FILE: Trucks line up to enter a Port of Oakland shipping terminal in Oakland, Calif on 11.10.2021. The U.S. GDP declined slightly in 2022's second quarter, the second slip in a row.

U.S. Gross Domestic Product (GDP) declined at an annual rate of 0.9 percent in the second quarter, following a bigger drop in the first three months of the year, according to the Commerce Department.

After a 1.6 percent decline in the first three months of the year, the Commerce Department report said the 0.9% slowdown in the latest quarter was largely due to drops in government spending at all levels, in private investment on goods including autos, and on residential buildings, despite an increase in exports.

But personal consumption expenditures (PCE) continued to increase, though at a slower rate than the prior quarter, the data showed.

U.S. President Joe Biden insisted that the US economy is "on the right path" despite the slowdown, touting the strong labor market.

"That doesn't sound like a recession to me," he said in remarks at the White House, noting unemployment at near record lows and more than a million jobs created in the latest quarter.

After inflation soared, notably in the second quarter, The US central bank has raised interest rates aggressively - with the latest big hike on Wednesday - to try to cool the economy and tamp down price pressures.

"It's no surprise that the economy is slowing down as the Federal Reserve acts to bring down inflation," Biden said in a statement shortly after the GDP report was released.

"But even as we face historic global challenges, we are on the right path and we will come through this transition stronger and more secure," he said.

But the president's critics are sure to seize on the report as proof of the veteran Democrat's mismanagement.

"The government just announced what every American has been feeling for nearly a year -- we are in a recession," House Republican leader Kevin McCarthy said on Twitter. "Democrats would rather redefine a recession than restore a healthy economy."

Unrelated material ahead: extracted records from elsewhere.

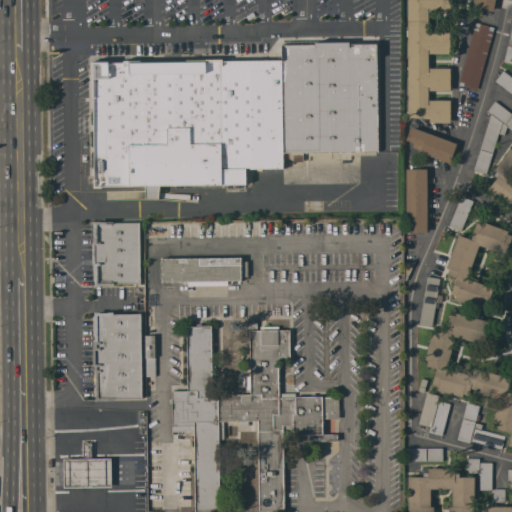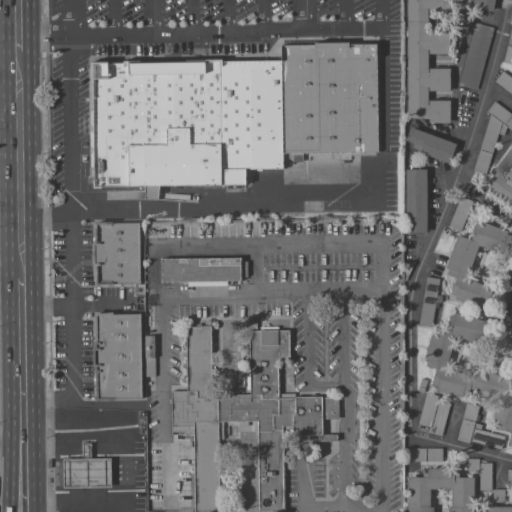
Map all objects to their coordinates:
building: (482, 5)
building: (483, 5)
road: (250, 11)
road: (498, 12)
road: (303, 13)
road: (344, 13)
road: (262, 15)
road: (190, 16)
road: (227, 16)
road: (113, 17)
road: (15, 26)
road: (228, 33)
road: (44, 36)
building: (510, 38)
building: (509, 49)
building: (475, 55)
building: (474, 56)
building: (424, 61)
building: (426, 62)
road: (458, 69)
building: (504, 81)
building: (504, 82)
building: (228, 114)
building: (230, 114)
road: (384, 114)
building: (491, 134)
building: (491, 135)
building: (428, 144)
building: (431, 144)
road: (17, 163)
building: (503, 179)
building: (502, 180)
building: (414, 200)
building: (416, 200)
road: (484, 201)
road: (197, 208)
building: (458, 213)
building: (460, 213)
road: (2, 215)
road: (69, 222)
road: (243, 248)
building: (114, 253)
building: (116, 253)
building: (472, 262)
building: (474, 263)
road: (419, 265)
road: (381, 268)
building: (408, 268)
building: (203, 270)
road: (253, 270)
building: (202, 271)
road: (270, 292)
building: (429, 300)
building: (427, 301)
road: (74, 305)
building: (251, 325)
road: (343, 337)
road: (20, 355)
building: (116, 355)
building: (150, 355)
road: (308, 355)
building: (117, 356)
building: (147, 356)
building: (468, 367)
building: (468, 370)
building: (422, 385)
road: (381, 401)
road: (165, 404)
building: (434, 412)
building: (245, 413)
building: (431, 413)
building: (243, 415)
building: (466, 422)
building: (476, 429)
road: (11, 437)
road: (346, 446)
building: (422, 454)
building: (423, 454)
road: (128, 462)
building: (471, 465)
building: (87, 470)
building: (85, 472)
building: (481, 472)
road: (22, 474)
building: (509, 474)
building: (509, 475)
building: (483, 476)
building: (439, 490)
building: (440, 490)
building: (498, 495)
building: (494, 509)
building: (498, 509)
road: (343, 510)
road: (169, 511)
road: (382, 511)
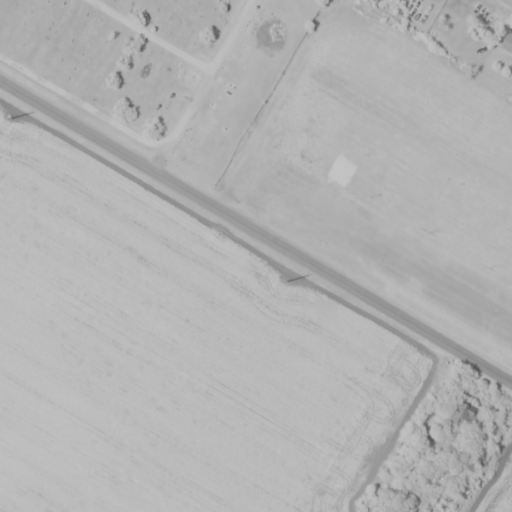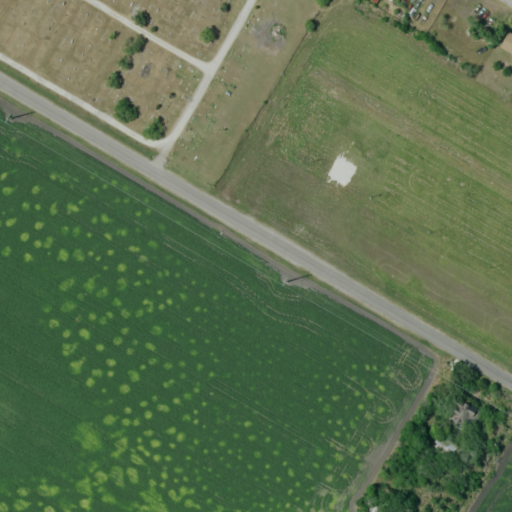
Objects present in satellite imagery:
road: (151, 33)
road: (229, 33)
building: (507, 42)
park: (158, 65)
power tower: (10, 117)
road: (117, 123)
road: (417, 129)
road: (254, 236)
power tower: (287, 281)
building: (461, 413)
building: (443, 445)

But Fed Chair Jerome Powell agreed with Biden and other economists who say the GDP figures are inconsistent with other strong data.

Powell on Wednesday said he does not think the country is currently in a recession because "there are too many areas of the economy that are performing too well."

Powell also said it is possible to cool price pressures without causing a downturn or a big jump in joblessness, although he acknowledged the path to threading that needle is narrowing.

Mike Fratantoni, chief economist of the Mortgage Bankers Association, was among those who echoed Powell's view, saying: "The ongoing strength in the job market and other signs of growth make it unlikely that this will be categorized as a recession."

But economist Mohamed El-Erian said on Twitter that the data points to "deepening stagflation and flashing red recession risk."

Wall Street was initially not happy with the data, but stocks rebounded and ended the day with solid overall gains of more than one percent.